ASSIGNED TASK |
The records follow. Retype them without a single change.

TASK INPUT |
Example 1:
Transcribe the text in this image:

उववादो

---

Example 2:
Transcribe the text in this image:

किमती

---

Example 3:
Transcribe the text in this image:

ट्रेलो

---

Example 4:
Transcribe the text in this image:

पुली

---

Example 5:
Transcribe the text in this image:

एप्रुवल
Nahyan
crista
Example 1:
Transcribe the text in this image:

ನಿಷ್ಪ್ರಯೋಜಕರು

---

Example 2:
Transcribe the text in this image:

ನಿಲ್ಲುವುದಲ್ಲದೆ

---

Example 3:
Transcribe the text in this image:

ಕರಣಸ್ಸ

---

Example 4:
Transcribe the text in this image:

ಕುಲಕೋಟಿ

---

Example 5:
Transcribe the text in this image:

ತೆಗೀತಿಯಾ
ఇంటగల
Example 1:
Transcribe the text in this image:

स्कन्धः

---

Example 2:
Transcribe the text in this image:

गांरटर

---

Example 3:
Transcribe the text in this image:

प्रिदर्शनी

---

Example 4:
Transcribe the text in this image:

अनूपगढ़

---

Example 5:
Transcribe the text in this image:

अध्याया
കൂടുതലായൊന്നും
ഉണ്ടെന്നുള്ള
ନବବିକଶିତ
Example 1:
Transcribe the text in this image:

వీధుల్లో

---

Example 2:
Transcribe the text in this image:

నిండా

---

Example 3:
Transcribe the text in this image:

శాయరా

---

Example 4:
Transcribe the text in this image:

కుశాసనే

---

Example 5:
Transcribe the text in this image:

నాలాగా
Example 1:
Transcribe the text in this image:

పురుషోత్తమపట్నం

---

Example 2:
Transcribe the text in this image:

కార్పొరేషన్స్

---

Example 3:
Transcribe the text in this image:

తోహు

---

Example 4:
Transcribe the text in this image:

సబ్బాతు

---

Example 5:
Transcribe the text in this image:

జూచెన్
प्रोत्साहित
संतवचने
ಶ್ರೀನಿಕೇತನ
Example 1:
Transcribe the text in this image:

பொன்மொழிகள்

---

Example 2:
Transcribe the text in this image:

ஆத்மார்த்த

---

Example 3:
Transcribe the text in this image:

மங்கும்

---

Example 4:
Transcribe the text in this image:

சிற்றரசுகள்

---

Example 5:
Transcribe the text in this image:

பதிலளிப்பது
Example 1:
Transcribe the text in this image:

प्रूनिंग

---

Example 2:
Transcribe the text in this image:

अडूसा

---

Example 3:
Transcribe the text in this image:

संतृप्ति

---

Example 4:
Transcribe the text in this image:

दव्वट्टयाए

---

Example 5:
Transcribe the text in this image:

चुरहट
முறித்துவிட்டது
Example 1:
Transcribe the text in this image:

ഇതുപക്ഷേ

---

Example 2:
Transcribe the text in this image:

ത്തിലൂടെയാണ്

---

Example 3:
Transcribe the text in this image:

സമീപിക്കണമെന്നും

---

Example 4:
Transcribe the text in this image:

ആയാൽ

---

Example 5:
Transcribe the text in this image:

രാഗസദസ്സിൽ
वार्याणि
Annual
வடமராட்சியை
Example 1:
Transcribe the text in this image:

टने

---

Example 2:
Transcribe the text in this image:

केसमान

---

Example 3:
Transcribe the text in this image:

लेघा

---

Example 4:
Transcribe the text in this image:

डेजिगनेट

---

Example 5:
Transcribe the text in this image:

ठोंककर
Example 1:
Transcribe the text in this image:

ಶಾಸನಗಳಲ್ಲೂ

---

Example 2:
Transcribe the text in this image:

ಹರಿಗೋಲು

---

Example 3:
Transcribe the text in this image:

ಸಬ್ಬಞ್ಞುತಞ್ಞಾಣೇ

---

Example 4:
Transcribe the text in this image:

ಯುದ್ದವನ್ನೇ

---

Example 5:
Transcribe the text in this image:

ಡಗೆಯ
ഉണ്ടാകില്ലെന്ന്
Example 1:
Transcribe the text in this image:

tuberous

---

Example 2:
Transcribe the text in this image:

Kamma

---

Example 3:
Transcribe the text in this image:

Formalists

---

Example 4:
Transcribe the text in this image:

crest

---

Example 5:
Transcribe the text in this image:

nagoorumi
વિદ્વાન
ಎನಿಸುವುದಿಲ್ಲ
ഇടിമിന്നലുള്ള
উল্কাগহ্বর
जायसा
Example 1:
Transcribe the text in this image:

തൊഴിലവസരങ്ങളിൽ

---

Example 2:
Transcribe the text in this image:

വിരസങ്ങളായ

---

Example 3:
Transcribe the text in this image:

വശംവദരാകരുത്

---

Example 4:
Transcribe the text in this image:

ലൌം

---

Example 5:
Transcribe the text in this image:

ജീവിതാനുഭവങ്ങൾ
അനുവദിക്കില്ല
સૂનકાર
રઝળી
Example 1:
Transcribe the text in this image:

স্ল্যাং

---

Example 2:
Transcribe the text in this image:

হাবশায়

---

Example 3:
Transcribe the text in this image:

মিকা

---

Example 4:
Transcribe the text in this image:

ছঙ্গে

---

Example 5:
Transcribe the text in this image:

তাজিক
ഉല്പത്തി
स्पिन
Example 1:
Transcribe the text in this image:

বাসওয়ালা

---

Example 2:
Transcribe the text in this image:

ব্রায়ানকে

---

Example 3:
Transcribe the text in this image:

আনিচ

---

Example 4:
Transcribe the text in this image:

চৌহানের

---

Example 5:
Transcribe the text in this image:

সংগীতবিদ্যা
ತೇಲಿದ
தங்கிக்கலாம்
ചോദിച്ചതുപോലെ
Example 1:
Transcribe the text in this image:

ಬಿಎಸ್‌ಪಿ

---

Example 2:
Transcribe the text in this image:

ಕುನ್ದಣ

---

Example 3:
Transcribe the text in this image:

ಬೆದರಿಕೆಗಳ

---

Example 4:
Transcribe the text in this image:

RESPONSE TO THIS TASK |
Example 1:
Transcribe the text in this image:

उववादो

---

Example 2:
Transcribe the text in this image:

किमती

---

Example 3:
Transcribe the text in this image:

ट्रेलो

---

Example 4:
Transcribe the text in this image:

पुली

---

Example 5:
Transcribe the text in this image:

एप्रुवल
Nahyan
crista
Example 1:
Transcribe the text in this image:

ನಿಷ್ಪ್ರಯೋಜಕರು

---

Example 2:
Transcribe the text in this image:

ನಿಲ್ಲುವುದಲ್ಲದೆ

---

Example 3:
Transcribe the text in this image:

ಕರಣಸ್ಸ

---

Example 4:
Transcribe the text in this image:

ಕುಲಕೋಟಿ

---

Example 5:
Transcribe the text in this image:

ತೆಗೀತಿಯಾ
ఇంటగల
Example 1:
Transcribe the text in this image:

स्कन्धः

---

Example 2:
Transcribe the text in this image:

गांरटर

---

Example 3:
Transcribe the text in this image:

प्रिदर्शनी

---

Example 4:
Transcribe the text in this image:

अनूपगढ़

---

Example 5:
Transcribe the text in this image:

अध्याया
കൂടുതലായൊന്നും
ഉണ്ടെന്നുള്ള
ନବବିକଶିତ
Example 1:
Transcribe the text in this image:

వీధుల్లో

---

Example 2:
Transcribe the text in this image:

నిండా

---

Example 3:
Transcribe the text in this image:

శాయరా

---

Example 4:
Transcribe the text in this image:

కుశాసనే

---

Example 5:
Transcribe the text in this image:

నాలాగా
Example 1:
Transcribe the text in this image:

పురుషోత్తమపట్నం

---

Example 2:
Transcribe the text in this image:

కార్పొరేషన్స్

---

Example 3:
Transcribe the text in this image:

తోహు

---

Example 4:
Transcribe the text in this image:

సబ్బాతు

---

Example 5:
Transcribe the text in this image:

జూచెన్
प्रोत्साहित
संतवचने
ಶ್ರೀನಿಕೇತನ
Example 1:
Transcribe the text in this image:

பொன்மொழிகள்

---

Example 2:
Transcribe the text in this image:

ஆத்மார்த்த

---

Example 3:
Transcribe the text in this image:

மங்கும்

---

Example 4:
Transcribe the text in this image:

சிற்றரசுகள்

---

Example 5:
Transcribe the text in this image:

பதிலளிப்பது
Example 1:
Transcribe the text in this image:

प्रूनिंग

---

Example 2:
Transcribe the text in this image:

अडूसा

---

Example 3:
Transcribe the text in this image:

संतृप्ति

---

Example 4:
Transcribe the text in this image:

दव्वट्टयाए

---

Example 5:
Transcribe the text in this image:

चुरहट
முறித்துவிட்டது
Example 1:
Transcribe the text in this image:

ഇതുപക്ഷേ

---

Example 2:
Transcribe the text in this image:

ത്തിലൂടെയാണ്

---

Example 3:
Transcribe the text in this image:

സമീപിക്കണമെന്നും

---

Example 4:
Transcribe the text in this image:

ആയാൽ

---

Example 5:
Transcribe the text in this image:

രാഗസദസ്സിൽ
वार्याणि
Annual
வடமராட்சியை
Example 1:
Transcribe the text in this image:

टने

---

Example 2:
Transcribe the text in this image:

केसमान

---

Example 3:
Transcribe the text in this image:

लेघा

---

Example 4:
Transcribe the text in this image:

डेजिगनेट

---

Example 5:
Transcribe the text in this image:

ठोंककर
Example 1:
Transcribe the text in this image:

ಶಾಸನಗಳಲ್ಲೂ

---

Example 2:
Transcribe the text in this image:

ಹರಿಗೋಲು

---

Example 3:
Transcribe the text in this image:

ಸಬ್ಬಞ್ಞುತಞ್ಞಾಣೇ

---

Example 4:
Transcribe the text in this image:

ಯುದ್ದವನ್ನೇ

---

Example 5:
Transcribe the text in this image:

ಡಗೆಯ
ഉണ്ടാകില്ലെന്ന്
Example 1:
Transcribe the text in this image:

tuberous

---

Example 2:
Transcribe the text in this image:

Kamma

---

Example 3:
Transcribe the text in this image:

Formalists

---

Example 4:
Transcribe the text in this image:

crest

---

Example 5:
Transcribe the text in this image:

nagoorumi
વિદ્વાન
ಎನಿಸುವುದಿಲ್ಲ
ഇടിമിന്നലുള്ള
উল্কাগহ্বর
जायसा
Example 1:
Transcribe the text in this image:

തൊഴിലവസരങ്ങളിൽ

---

Example 2:
Transcribe the text in this image:

വിരസങ്ങളായ

---

Example 3:
Transcribe the text in this image:

വശംവദരാകരുത്

---

Example 4:
Transcribe the text in this image:

ലൌം

---

Example 5:
Transcribe the text in this image:

ജീവിതാനുഭവങ്ങൾ
അനുവദിക്കില്ല
સૂનકાર
રઝળી
Example 1:
Transcribe the text in this image:

স্ল্যাং

---

Example 2:
Transcribe the text in this image:

হাবশায়

---

Example 3:
Transcribe the text in this image:

মিকা

---

Example 4:
Transcribe the text in this image:

ছঙ্গে

---

Example 5:
Transcribe the text in this image:

তাজিক
ഉല്പത്തി
स्पिन
Example 1:
Transcribe the text in this image:

বাসওয়ালা

---

Example 2:
Transcribe the text in this image:

ব্রায়ানকে

---

Example 3:
Transcribe the text in this image:

আনিচ

---

Example 4:
Transcribe the text in this image:

চৌহানের

---

Example 5:
Transcribe the text in this image:

সংগীতবিদ্যা
ತೇಲಿದ
தங்கிக்கலாம்
ചോദിച്ചതുപോലെ
Example 1:
Transcribe the text in this image:

ಬಿಎಸ್‌ಪಿ

---

Example 2:
Transcribe the text in this image:

ಕುನ್ದಣ

---

Example 3:
Transcribe the text in this image:

ಬೆದರಿಕೆಗಳ

---

Example 4:
Transcribe the text in this image:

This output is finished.